Anti-depressants

Posted by: Earwicker on 31 August 2005

Anyone ever been on anti-depressants and found one that works? Been on fluoxetine (Prozac) which did bugger all, Venlafaxine and that shit nearly killed me, and now Mirtazapine and it's great!! (My idea...!)

Any thoughts??

EW
Posted on: 31 August 2005 by Deane F
How long a trial did you give each medication? I think most antidepressants need at least a month before mood is starting to lift.
Posted on: 31 August 2005 by Earwicker
quote:
Originally posted by Deane F:
How long a trial did you give each medication? I think most antidepressants need at least a month before mood is starting to lift.

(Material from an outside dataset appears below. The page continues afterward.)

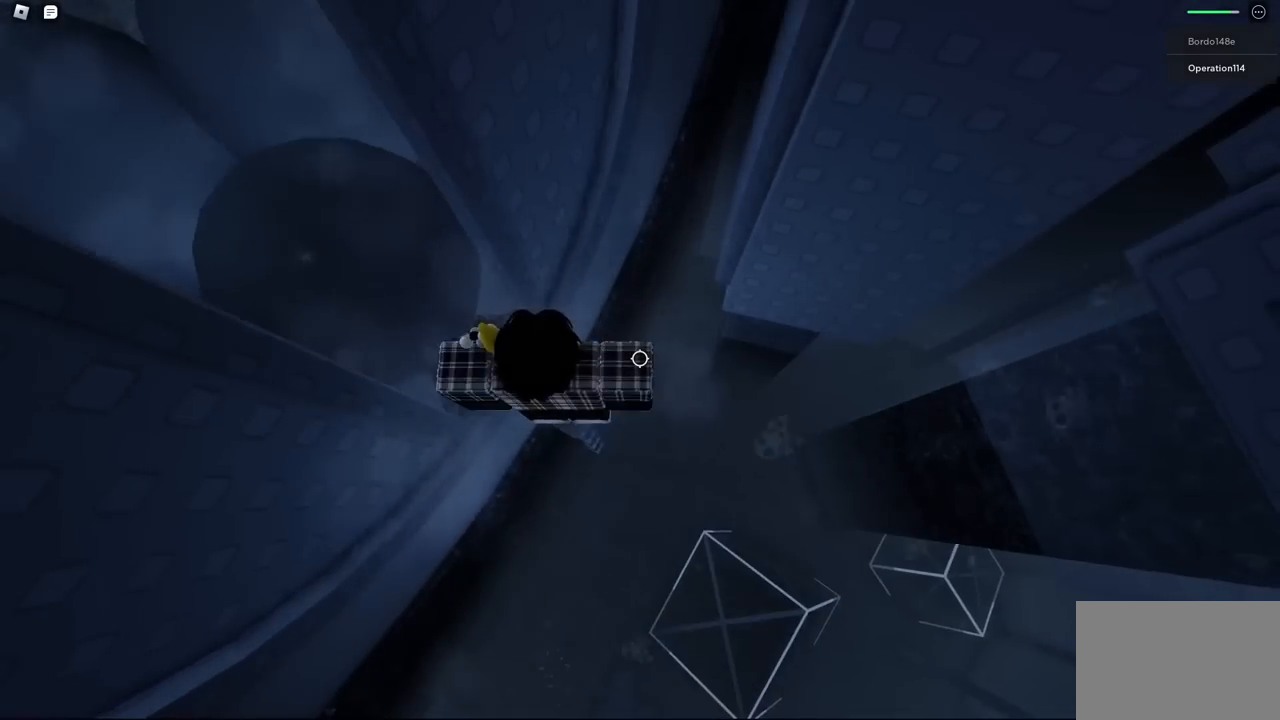
{"keys": [], "events": [[34, "space", "down"], [134, "space", "up"], [284, "d", "down"], [317, "d", "up"]]}
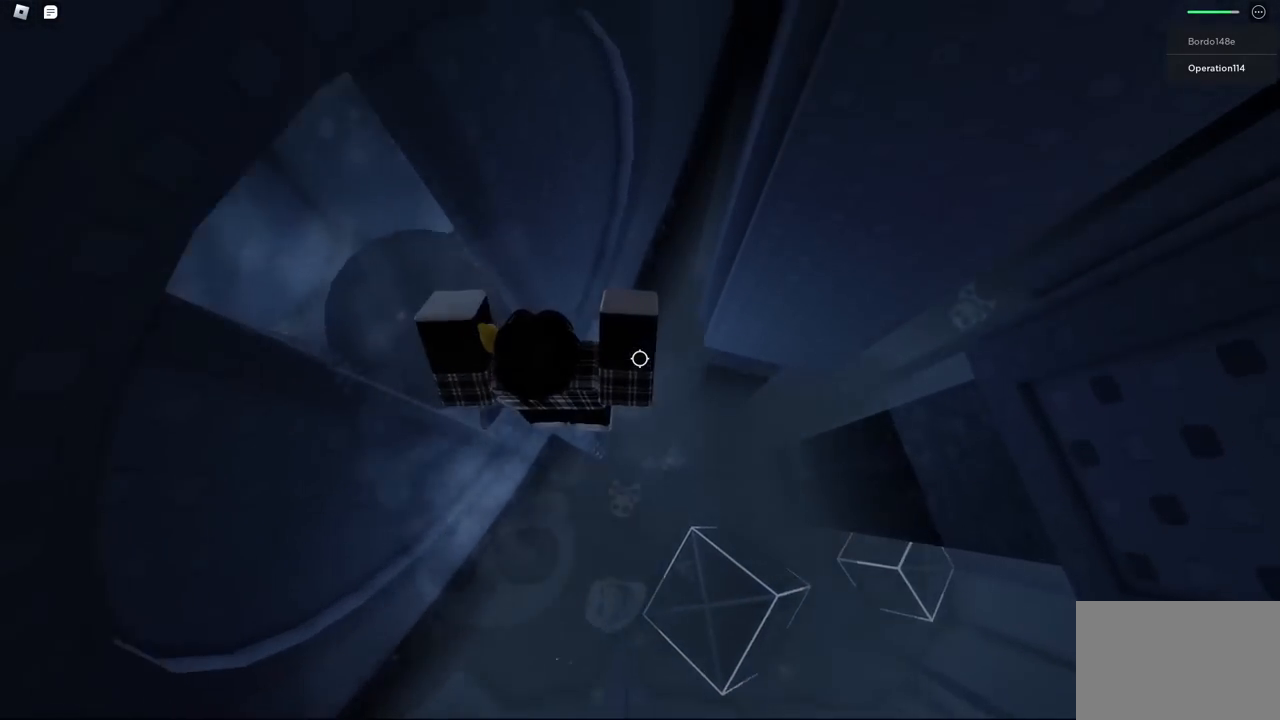
{"keys": [], "events": [[67, "shift", "down"], [167, "shift", "up"]]}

One month for fluoxetine and one for Venlafaxine. I've been taking Mirtazapine for a week now and already there are significant improvements. Impressive stuff.

EW
Posted on: 31 August 2005 by Mick P
Chaps

This has the makings of a depressing thread.

Regards

Mick
Posted on: 31 August 2005 by Nime
Then take an anti-depressant Sir. Cool
Posted on: 31 August 2005 by Stephen B
I hate Marzipan.
Posted on: 31 August 2005 by Deane F
quote:
Originally posted by Earwicker:
quote:
Originally posted by Deane F:
How long a trial did you give each medication? I think most antidepressants need at least a month before mood is starting to lift.

One month for fluoxetine and one for Venlafaxine. I've been taking Mirtazapine for a week now and already there are significant improvements. Impressive stuff.

EW


This is quite a personal question EW, but then you started it Smile, but why did you give Fluoxetine only one month? I'm not aware that it is shown to be enourmously better than other classes of anti-depressant but in the real world it is more successful because compliance is better due, I would think, to a different and possibly less offensive set of side effects. Were the side effects intolerable to you?
Posted on: 01 September 2005 by Earwicker
quote:
Originally posted by Deane F:
quote:
Originally posted by Earwicker:
quote:
Originally posted by Deane F:
How long a trial did you give each medication? I think most antidepressants need at least a month before mood is starting to lift.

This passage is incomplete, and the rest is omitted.